• Assigned task
What you return must be the lines of the data that hold the word "blockquote".

Plain-text document sources:
• • • • •

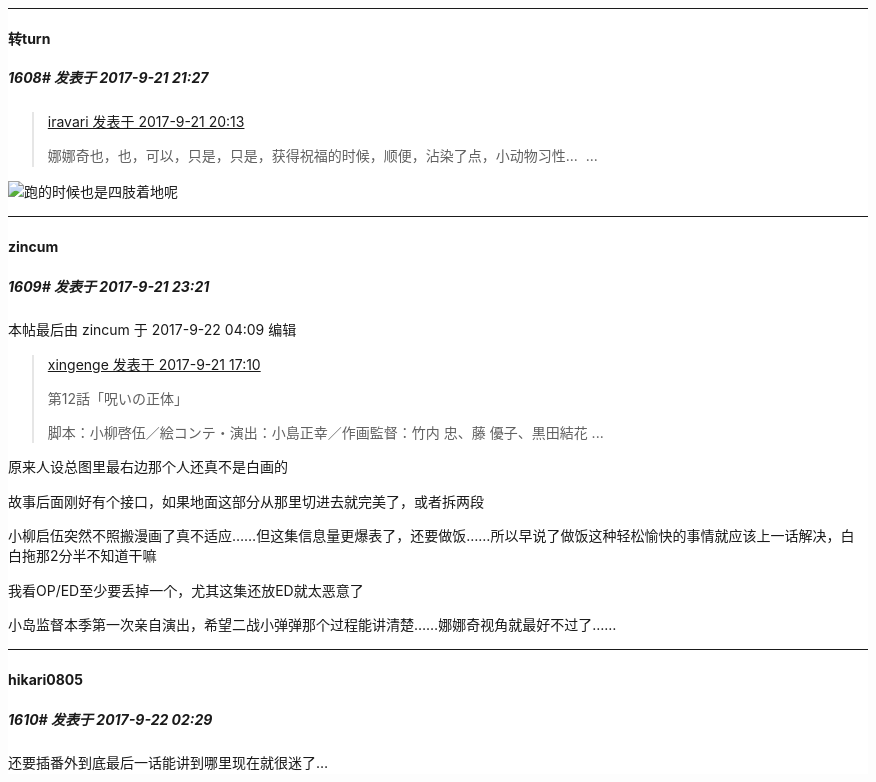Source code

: 



-----

####  转turn  
##### 1608#       发表于 2017-9-21 21:27



<blockquote><a href="httphttps://bbs.saraba1st.com/2b/forum.php?mod=redirect&amp;goto=findpost&amp;pid=37269017&amp;ptid=1528127" target="_blank">iravari 发表于 2017-9-21 20:13</a>

娜娜奇也，也，可以，只是，只是，获得祝福的时候，顺便，沾染了点，小动物习性...  ...</blockquote>
<img src="https://static.saraba1st.com/image/smiley/face2017/041.png" referrerpolicy="no-referrer">跑的时候也是四肢着地呢







-----

####  zincum  
##### 1609#       发表于 2017-9-21 23:21



 本帖最后由 zincum 于 2017-9-22 04:09 编辑 
<blockquote><a href="httphttps://bbs.saraba1st.com/2b/forum.php?mod=redirect&amp;goto=findpost&amp;pid=37267112&amp;ptid=1528127" target="_blank">xingenge 发表于 2017-9-21 17:10</a>

第12話「呪いの正体」

脚本：小柳啓伍／絵コンテ・演出：小島正幸／作画監督：竹内 忠、藤 優子、黒田結花 ...</blockquote>
原来人设总图里最右边那个人还真不是白画的

故事后面刚好有个接口，如果地面这部分从那里切进去就完美了，或者拆两段


小柳启伍突然不照搬漫画了真不适应……但这集信息量更爆表了，还要做饭……所以早说了做饭这种轻松愉快的事情就应该上一话解决，白白拖那2分半不知道干嘛

我看OP/ED至少要丢掉一个，尤其这集还放ED就太恶意了


小岛监督本季第一次亲自演出，希望二战小弹弹那个过程能讲清楚……娜娜奇视角就最好不过了……







-----

####  hikari0805  
##### 1610#       发表于 2017-9-22 02:29




还要插番外到底最后一话能讲到哪里现在就很迷了…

• • • • •

• Written reply
<blockquote><a href="httphttps://bbs.saraba1st.com/2b/forum.php?mod=redirect&amp;goto=findpost&amp;pid=37269017&amp;ptid=1528127" target="_blank">iravari 发表于 2017-9-21 20:13</a>
娜娜奇也，也，可以，只是，只是，获得祝福的时候，顺便，沾染了点，小动物习性...  ...</blockquote>
<blockquote><a href="httphttps://bbs.saraba1st.com/2b/forum.php?mod=redirect&amp;goto=findpost&amp;pid=37267112&amp;ptid=1528127" target="_blank">xingenge 发表于 2017-9-21 17:10</a>
脚本：小柳啓伍／絵コンテ・演出：小島正幸／作画監督：竹内 忠、藤 優子、黒田結花 ...</blockquote>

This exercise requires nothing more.